Question regarding concurrent kernel execution and data transfer

I have a question regarding the possible communication with a long running kernel.
Suppose I have gpu threads running that just check if the value of a variable in global memory is equal to something.
Can I signal the threads to do some work by changing the relevant value in memory using cudaMemcpyAsync in another stream?
I have put together a toy example where I try to do just that, but without success:

#include <iostream>
#include <chrono>
#include <thread>
#include "helper_cuda.h"

int* flag;
int* flag_gpu;

__global__ void start_threads(int* flag_addr){
    int global_id = blockDim.x * blockIdx.x + threadIdx.x;
    volatile int flag = *flag_addr;
    while(flag != 42);
    printf("Thread[%u] doing work.\n", global_id);
}

int main(int argc, char const *argv[]){
    checkCudaErrors(cudaSetDevice(0));

    cudaStream_t stream1,stream2;
    cudaStreamCreate(&stream1);
    cudaStreamCreate(&stream2);

    checkCudaErrors(cudaMallocHost(&flag, sizeof(int)));
    checkCudaErrors(cudaMalloc(&flag_gpu, sizeof(int)));

    // set flag to 0
    *flag = 0;
    checkCudaErrors(cudaMemcpyAsync(flag_gpu, flag, sizeof(int), cudaMemcpyHostToDevice,stream1));

    start_threads<<<1,32,0,stream1>>>(flag_gpu);
    std::cout << "Started threads in stream 1.\n";
    checkCudaErrors(cudaGetLastError());
    std::this_thread::sleep_for(std::chrono::milliseconds(2000));

    // set flag to 42
    *flag = 42;
    checkCudaErrors(cudaMemcpyAsync(flag_gpu, flag, sizeof(int), cudaMemcpyHostToDevice,stream2));
    std::cout << "Wrote to flag in stream 2.\n";

    cudaStreamSynchronize(stream1); 

}

I have some questions about this scenario:

  1. It seems to me like the threads will never see the change in the variable, is that the case here / in general?

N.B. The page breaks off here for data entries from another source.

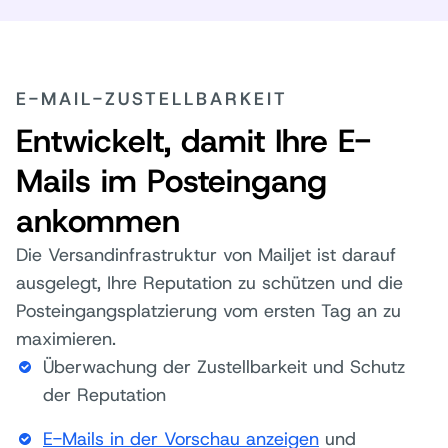
E-MAIL-ZUSTELLBARKEIT
Entwickelt, damit Ihre E-
Mails im Posteingang
ankommen
Die Versandinfrastruktur von Mailjet ist darauf
ausgelegt, Ihre Reputation zu schützen und die
Posteingangsplatzierung vom ersten Tag an zu
maximieren.
Überwachung der Zustellbarkeit und Schutz
der Reputation
E-Mails in der Vorschau anzeigen
und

  2. Would I be able to reduce the time overhead of thread creation or any other overheads
    by letting the threads always run “in the background” and just signaling them if there is work available?

Thanks in advance!

Yes, the threads will never see the change because of the way you have coded it.

Try this instead:

volatile int *flag = flag_addr;
    while(*flag != 42);

if that doesn’t work, provide a complete description of your platform (GPU, CUDA version, OS, compile command)

You could try setting flag with atomicExch in addition to making it volatile.
Pretty much any global variable that’s written to and read by multiple threads should be volatile, that prevents the threads from keeping copies of it in thread local cache.

Thank you for your answers, this approach seems to work (although I thought I tried it before):

...
__global__ void start_threads(volatile int* flag_addr){
    int global_id = blockDim.x * blockIdx.x + threadIdx.x;
    while(*flag_addr != 42);
    printf("Thread[%u] doing work.\n", global_id);
}
...